Growing up in this church, I never could have imagined that one day I would step into the role of Communications Director. I’ve been attending Pulpit Rock for as long as I can remember. I grew in my faith here, I was baptized here, I made amazing friends here, I went on my first mission trips here. To this day, some of my favorite memories are from being part of high school youth group.
These past few months, I’ve been in a state of transition. From graduating college in Iowa with a degree in Graphic Design, to spending a few months on mission in England before the world was shut down by the pandemic, to moving back home to Colorado.
It’s been challenging to live in this state of transition, trying to figure out what I’m supposed to do next. It’s completely surreal to suddenly be done with school when that’s all I’ve known my whole life. During all of this, I discovered something: facing adulthood is terrifying. And facing the real world during a pandemic – now that’s even more terrifying.
But, time and time again, God continues to blow my mind as He slowly reveals His plan. Often in ways I don’t expect Him to. After moving back to Colorado, I had no idea where to begin to look for a job. I had been applying places for months. I was beginning to think I would have to continue babysitting for the rest of my life. Nevertheless, in His timing, He showed up.
Two months ago, I felt God nudging me to get plugged in to a small group now that I had moved back permanently. So, I sent an email hoping to get connected in some way. I introduced myself, mentioning that I just graduated with a Graphic Design degree. Lo and behold, a few weeks later, I found myself sitting in Kyle’s office being interviewed for the Communications position.
I couldn’t believe it when I was offered the job as Communications Director at Pulpit Rock. It was completely unexpected and completely God’s timing. Some might consider it a coincidence. But there is no way something so perfectly timed wasn’t orchestrated by the Creator of the universe!
Being the Communications Director is a huge responsibility. I’m actually in charge of things. My internships throughout college have really helped prepare me for this role, but, as an unpaid intern, the pressure was low. Being in this position as a 22-year-old is a bit intimidating.
This new transition has been a lot easier than expected. I owe that to the amazing people I get to work with everyday. I couldn’t do it without their confidence in me, willingness to teach me new things, and constant encouragement!
If I’m being honest, work was always something I dreaded having to do full-time. But I don’t feel that way at all about this position. It’s a privilege to come here everyday, and I enjoy the work I get to do – even though it isn’t always graphic design.

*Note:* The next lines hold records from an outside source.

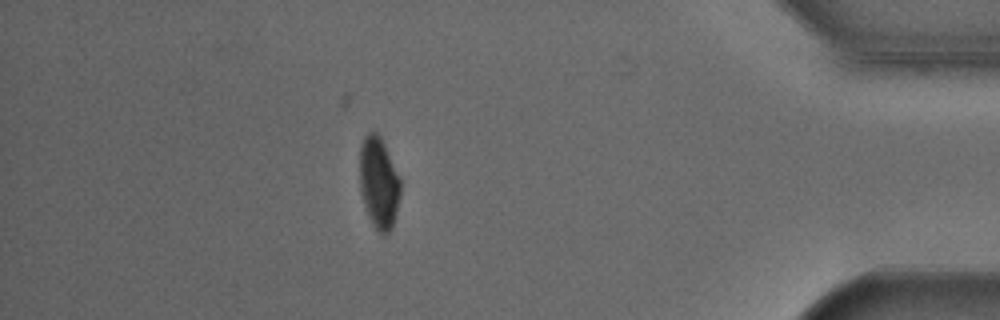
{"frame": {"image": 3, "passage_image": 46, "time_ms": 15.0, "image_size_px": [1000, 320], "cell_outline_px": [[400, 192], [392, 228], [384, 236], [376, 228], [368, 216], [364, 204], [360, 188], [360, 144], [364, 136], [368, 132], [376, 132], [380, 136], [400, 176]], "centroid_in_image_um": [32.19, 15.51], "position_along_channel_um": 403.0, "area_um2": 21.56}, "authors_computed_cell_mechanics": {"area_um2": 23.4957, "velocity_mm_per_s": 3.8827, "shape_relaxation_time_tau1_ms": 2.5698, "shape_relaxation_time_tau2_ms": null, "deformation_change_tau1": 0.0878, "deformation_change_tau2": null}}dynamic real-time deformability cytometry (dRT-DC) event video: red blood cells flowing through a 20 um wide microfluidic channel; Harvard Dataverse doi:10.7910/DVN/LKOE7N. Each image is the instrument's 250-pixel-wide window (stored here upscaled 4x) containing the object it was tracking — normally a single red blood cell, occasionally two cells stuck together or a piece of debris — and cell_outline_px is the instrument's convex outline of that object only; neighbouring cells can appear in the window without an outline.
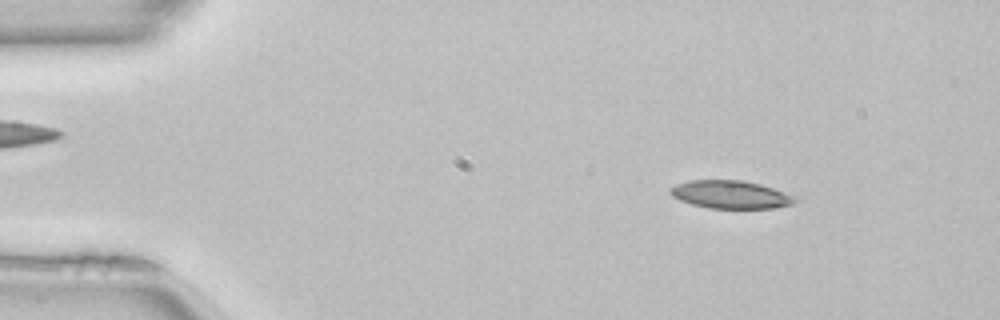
{"species": "common noctule bat (a hibernating species)", "species_latin": "Nyctalus noctula", "temperature_condition": "room temperature", "stored_images_in_passage": 47, "camera_frame_rate_fps": 3000, "um_per_image_px": 0.085, "animal": {"sex": "female", "body_mass_g": 22.7, "forearm_length_mm": 54.2}, "frame": {"image": 1, "passage_image": 4, "time_ms": 1.0, "image_size_px": [1000, 320], "cell_outline_px": [[800, 200], [792, 204], [776, 208], [708, 208], [692, 204], [680, 200], [672, 196], [668, 192], [668, 188], [676, 184], [688, 180], [740, 180], [760, 184], [796, 196]], "centroid_in_image_um": [62.09, 16.53], "position_along_channel_um": 22.9, "area_um2": 20.46}}
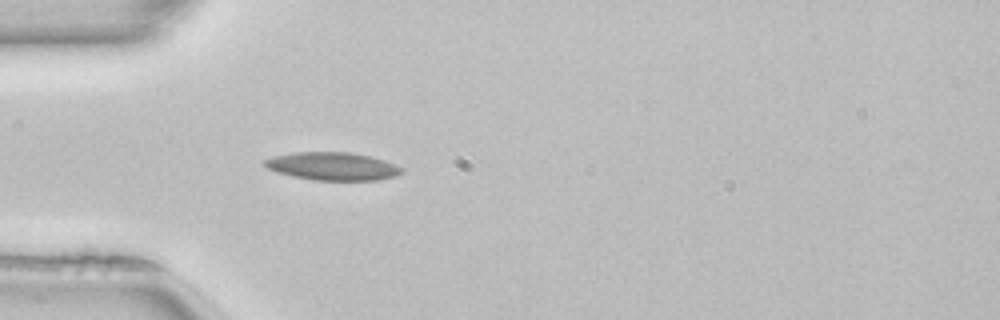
{"frame": {"image": 2, "passage_image": 12, "time_ms": 3.667, "image_size_px": [1000, 320], "cell_outline_px": [[404, 172], [396, 176], [380, 180], [316, 180], [276, 172], [268, 168], [264, 164], [264, 160], [272, 156], [296, 152], [352, 152], [372, 156], [396, 164], [404, 168]], "centroid_in_image_um": [28.34, 14.12], "position_along_channel_um": 56.7, "area_um2": 22.43}}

Transitioning from a member of the congregation to a staff member is a unique experience. My place of worship is now connected to work. Jerry’s sermon on work as a form of worship really resonated with me. My first few weeks here have shown me that work isn’t just a thing I do because I have to be able to provide for myself. It is a way to enjoy my God-given talents. I’ve had to learn to do a lot of new things in the past few weeks. Some things I’m better at than others. But I also get to use my love for creating and designing which brings me so much joy and fulfillment.
At the end of each day, I leave work in a good mood. Who knew work and good mood could be used in the same sentence? There’s a sense of peace, because it feels exactly where God has called me to be right now.
Isn’t it awesome to know that God calls all of us to work as a form of worship? We are called to work in the work He has given us. Therefore, we can trust that he will equip and prepare us for that work. God has called me to use my love for design to fulfill this role at this moment in time, and he has handed it to me as a way to worship Him.
And church, I’m so excited to see where it leads!